Um dragão sedento da Quinta Essentia, de Leonhard
Thurneisser - 1572, que está no início do capítulo "Sobre a essência do
Vitríolo". O vitríolo é geralmente de cobre ou sulfato de ferro, o
primeiro um azul brilhante, o outro azul esverdeado. Estes foram considerados
extremamente importantes para a transmutação, nos laboratórios alquímicos de
outrora. O azul, por exemplo, ‘transmutou’ o ferro em cobre, o que incentivou a
ideia de que tais mudanças eram possíveis com os outros metais. Um versículo
acima da imagem diz que “o dragão dá um fruto excelente, pois o que foi fixado
se torna volátil, o Poço da Vida tem três fontes e torna possível a fuga
novamente”.
Aqui, podemos ver apenas duas das três fontes rotuladas,
uma é ‘Aurum Potabile’ (ouro potável), considerada uma cura maravilhosa; o
outro é ‘Oleum Virtutis’ (Óleo da Virtude).
O ácido sulfúrico era conhecido então como ‘Óleo de Vitríolo’ e era importante na dissolução de substâncias em laboratório. O dragão está bebendo o “opiáceo láudano”, que Paracelso usava em comprimidos como curativo para problemas como dores intestinais.

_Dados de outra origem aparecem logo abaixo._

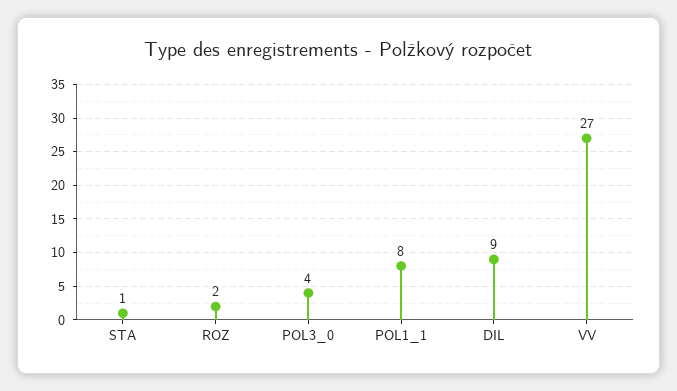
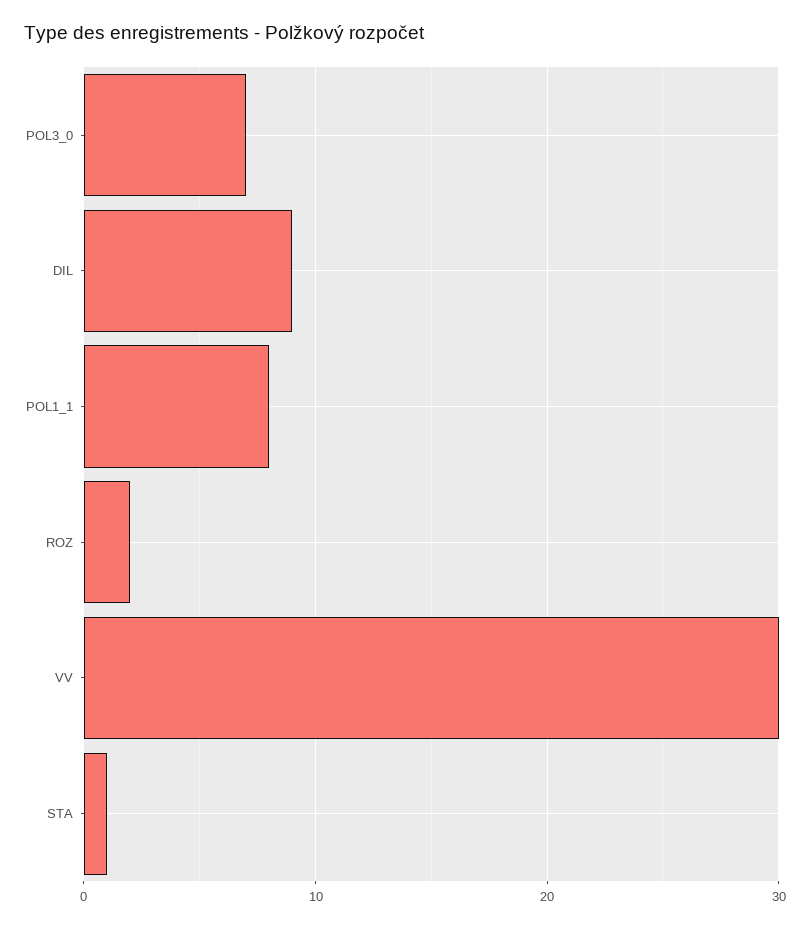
POL3_0: 4 -> 7
VV: 27 -> 30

Sua cauda é enrolada em torno de uma árvore de tinturas, onde o tronco representa o aparelho de destilação do recipiente denominado Antimônio, um mineral importante tanto para refinar o ouro quanto como purgativo para o corpo humano (onde "uma pitadinha" pode te fazer se afogar em vômito e merda). Os "frutos" da árvore são frascos, cada um contendo o símbolo de um dos metais, mas também alguns minerais (aquele que parece 33 é o símbolo do Cinábrio, um composto vermelho de Mercúrio e Enxofre). Os pássaros voando dos frascos simbolizam o fixo se tornando volátil. Um bom exemplo de “iatroquímica” ou alquimia médica.